Add FTS OCR as an option in the menu script
Steps To Reproduce
- Use subitem in menu.sh script for installing Full text search platform
Expected Result
Among installed search components is also https://apps.nextcloud.com/apps/files_fulltextsearch_tesseract (including deb packages with tessearct engine and recognition definitions files for all languages on underlying system), which (Nextcloud app) was updated recently (after long time).
Actual Result
OCR component for Full text search is missing (logical - it wasn't updated, thus available for long time, but situation changed recently - would it be possible to reflect that please?)
Screenshots, Videos, or Pastebins
No response
Additional Context
Many thanks for all your work on Nextcloud VM (lite, full)!
Build Version
22.2.3
Environment
By downloading the VM
Environment Details
No response
@p-bo You are welcome to work on this if you want it implemented.
Thanks!
@Ark74 Something you think is a valid point?

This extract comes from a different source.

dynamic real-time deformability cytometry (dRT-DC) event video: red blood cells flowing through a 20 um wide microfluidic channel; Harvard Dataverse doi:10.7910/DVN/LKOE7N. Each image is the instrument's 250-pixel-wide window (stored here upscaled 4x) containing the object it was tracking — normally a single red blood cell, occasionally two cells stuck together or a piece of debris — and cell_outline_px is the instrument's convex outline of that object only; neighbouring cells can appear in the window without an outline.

AFAIK, OCR is not well supported yet, not sure if daita finished it or the current state.
Thanks you both for your commitment! @enoch85 - unfortunately I'm not that god in scripting to implement this reliably @Ark74 - what do you think - would it be wise to ask daita and ArtificialOwl regarding this OCR app status and future?

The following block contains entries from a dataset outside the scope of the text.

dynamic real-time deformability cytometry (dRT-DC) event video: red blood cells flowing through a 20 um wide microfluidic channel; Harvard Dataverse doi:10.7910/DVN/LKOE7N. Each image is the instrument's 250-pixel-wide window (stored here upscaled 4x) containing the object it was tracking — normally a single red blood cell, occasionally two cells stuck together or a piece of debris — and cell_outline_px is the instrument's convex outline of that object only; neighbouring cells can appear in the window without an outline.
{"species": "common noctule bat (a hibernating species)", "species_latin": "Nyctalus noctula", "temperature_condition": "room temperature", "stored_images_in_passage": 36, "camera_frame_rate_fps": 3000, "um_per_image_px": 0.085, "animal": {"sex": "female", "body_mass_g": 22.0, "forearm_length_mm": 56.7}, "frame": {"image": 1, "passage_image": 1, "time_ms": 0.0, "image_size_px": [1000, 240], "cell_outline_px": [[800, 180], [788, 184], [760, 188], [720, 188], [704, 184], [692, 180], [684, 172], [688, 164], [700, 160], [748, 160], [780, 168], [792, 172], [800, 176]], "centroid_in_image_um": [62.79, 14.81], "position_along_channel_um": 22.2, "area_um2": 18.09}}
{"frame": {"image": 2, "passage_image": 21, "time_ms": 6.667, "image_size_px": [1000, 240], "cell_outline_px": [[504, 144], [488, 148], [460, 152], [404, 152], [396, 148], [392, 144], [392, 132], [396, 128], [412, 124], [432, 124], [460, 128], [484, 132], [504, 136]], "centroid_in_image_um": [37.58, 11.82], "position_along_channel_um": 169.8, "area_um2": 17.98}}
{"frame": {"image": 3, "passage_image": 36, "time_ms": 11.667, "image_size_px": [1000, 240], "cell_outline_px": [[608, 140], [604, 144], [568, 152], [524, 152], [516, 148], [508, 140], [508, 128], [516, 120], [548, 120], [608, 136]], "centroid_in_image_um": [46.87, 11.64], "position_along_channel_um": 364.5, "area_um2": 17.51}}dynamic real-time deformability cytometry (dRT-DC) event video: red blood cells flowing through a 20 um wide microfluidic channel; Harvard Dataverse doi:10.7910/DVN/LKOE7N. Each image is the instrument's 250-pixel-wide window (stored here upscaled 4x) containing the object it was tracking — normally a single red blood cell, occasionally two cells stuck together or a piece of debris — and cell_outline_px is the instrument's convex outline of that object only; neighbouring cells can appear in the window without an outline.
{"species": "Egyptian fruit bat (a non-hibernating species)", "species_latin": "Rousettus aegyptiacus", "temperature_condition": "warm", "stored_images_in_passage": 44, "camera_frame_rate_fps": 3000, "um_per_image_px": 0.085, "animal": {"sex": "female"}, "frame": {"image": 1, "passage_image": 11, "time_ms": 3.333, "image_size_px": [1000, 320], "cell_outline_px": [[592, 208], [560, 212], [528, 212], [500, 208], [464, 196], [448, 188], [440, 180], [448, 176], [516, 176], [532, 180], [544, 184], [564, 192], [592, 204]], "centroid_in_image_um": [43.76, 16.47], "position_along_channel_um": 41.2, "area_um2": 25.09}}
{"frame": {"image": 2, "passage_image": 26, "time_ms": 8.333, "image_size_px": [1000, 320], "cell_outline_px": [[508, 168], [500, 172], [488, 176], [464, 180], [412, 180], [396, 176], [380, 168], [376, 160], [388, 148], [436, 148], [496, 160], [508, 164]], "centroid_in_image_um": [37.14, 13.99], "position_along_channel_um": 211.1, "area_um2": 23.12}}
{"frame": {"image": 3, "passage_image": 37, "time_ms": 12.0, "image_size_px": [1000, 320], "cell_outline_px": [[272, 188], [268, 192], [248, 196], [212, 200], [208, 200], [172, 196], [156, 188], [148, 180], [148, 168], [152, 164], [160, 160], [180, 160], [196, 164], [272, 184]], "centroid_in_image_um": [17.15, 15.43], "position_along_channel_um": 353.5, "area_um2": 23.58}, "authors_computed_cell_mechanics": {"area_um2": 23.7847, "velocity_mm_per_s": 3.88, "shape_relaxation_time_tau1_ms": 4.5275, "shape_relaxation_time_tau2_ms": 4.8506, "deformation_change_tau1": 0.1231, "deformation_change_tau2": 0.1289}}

@daita and @ArtificialOwl - what is status of development of this FTS OCR module please? Thanks for your eventual answer(s) :-)

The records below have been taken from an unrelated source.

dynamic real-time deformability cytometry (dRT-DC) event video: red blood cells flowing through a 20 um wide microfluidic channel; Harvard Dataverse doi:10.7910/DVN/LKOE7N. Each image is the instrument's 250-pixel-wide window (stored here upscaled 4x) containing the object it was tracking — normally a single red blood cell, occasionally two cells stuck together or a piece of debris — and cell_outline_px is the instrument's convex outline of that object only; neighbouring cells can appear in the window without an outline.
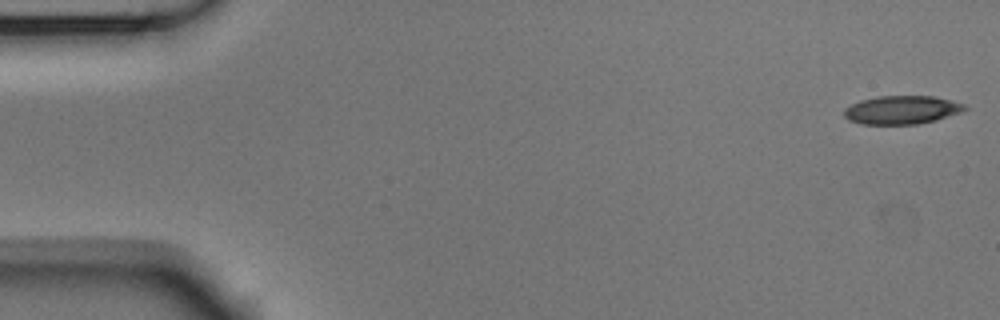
{"species": "Egyptian fruit bat (a non-hibernating species)", "species_latin": "Rousettus aegyptiacus", "temperature_condition": "room temperature", "stored_images_in_passage": 53, "camera_frame_rate_fps": 3000, "um_per_image_px": 0.085, "animal": {"sex": "male"}, "frame": {"image": 1, "passage_image": 1, "time_ms": 0.0, "image_size_px": [1000, 320], "cell_outline_px": [[968, 108], [960, 112], [936, 120], [916, 124], [860, 124], [848, 120], [844, 116], [844, 108], [860, 100], [880, 96], [932, 96], [952, 100], [964, 104]], "centroid_in_image_um": [76.63, 9.34], "position_along_channel_um": 8.4, "area_um2": 19.94}}
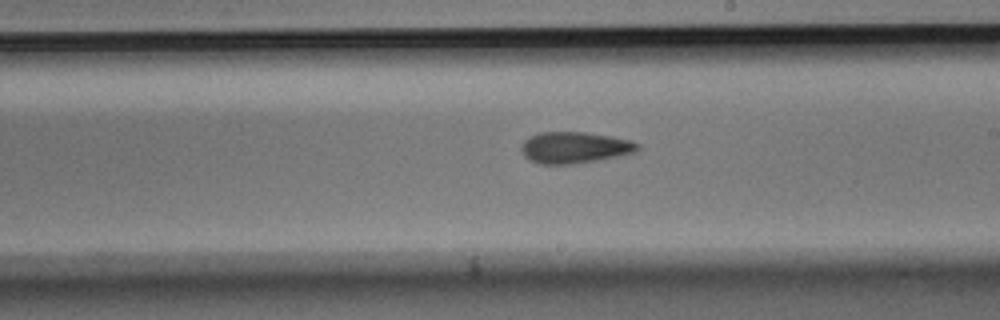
{"frame": {"image": 2, "passage_image": 30, "time_ms": 9.667, "image_size_px": [1000, 320], "cell_outline_px": [[640, 148], [636, 152], [596, 160], [572, 164], [540, 164], [524, 156], [520, 148], [524, 140], [540, 132], [584, 132], [612, 136], [632, 140], [640, 144]], "centroid_in_image_um": [48.86, 12.53], "position_along_channel_um": 240.1, "area_um2": 21.21}}
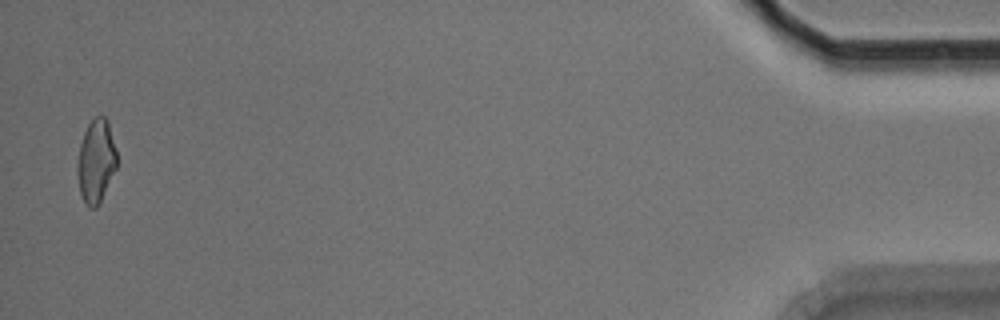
{"frame": {"image": 3, "passage_image": 52, "time_ms": 17.0, "image_size_px": [1000, 320], "cell_outline_px": [[116, 168], [96, 208], [88, 208], [84, 204], [80, 196], [76, 172], [76, 164], [80, 144], [84, 132], [88, 124], [96, 116], [104, 116], [108, 120], [116, 148]], "centroid_in_image_um": [8.13, 13.7], "position_along_channel_um": 427.1, "area_um2": 19.31}, "authors_computed_cell_mechanics": {"area_um2": 20.5768, "velocity_mm_per_s": 3.7691, "shape_relaxation_time_tau1_ms": 6.4973, "shape_relaxation_time_tau2_ms": 4.3077, "deformation_change_tau1": 0.1679, "deformation_change_tau2": 0.1434}}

We had no bad feedback for a while. The repos migrate into nextcloud/ and we might even support it ?
You need the tesseract binary on the server to have it working.
you might need also to edit some xml configuration of tesseract for its access rights
@ArtificialOwl
Regarding dependencies (tesseract engine and lang data) and adjusting their configuration, it is possible task for installation/maintenance scripts here (as done for other components for Nextcloud in Nextcloud VM). If I understood correctly, developers of these scripts need to be assured, that it is worth to integrate this (will be FTS OCR component compatibility maintained for future Nextcloud versions?).
From users point of view, it would be great to have possibility to search also in texts extracted from uploaded images - as is one accustomed in case of some others cloud storage offerings. There exists also Workflow OCR add-on for it, but approach there is a bit different (thus scope of using), than FTS OCR.
So, will be FTS OCR supported and thus is meaningful to politely ask Nextcloud VM maintaners to include this into their installation automation please?
Thanks for bearing with me :-)
@cronlabspl are we still talking about doing OCR processing of raster images / PDF files of user(s), already stored on Nextcloud, to be able to do full text search in them there (that mention of some device is confusing a bit there)?
In NC 24 the menu option to do OCR scan in missing.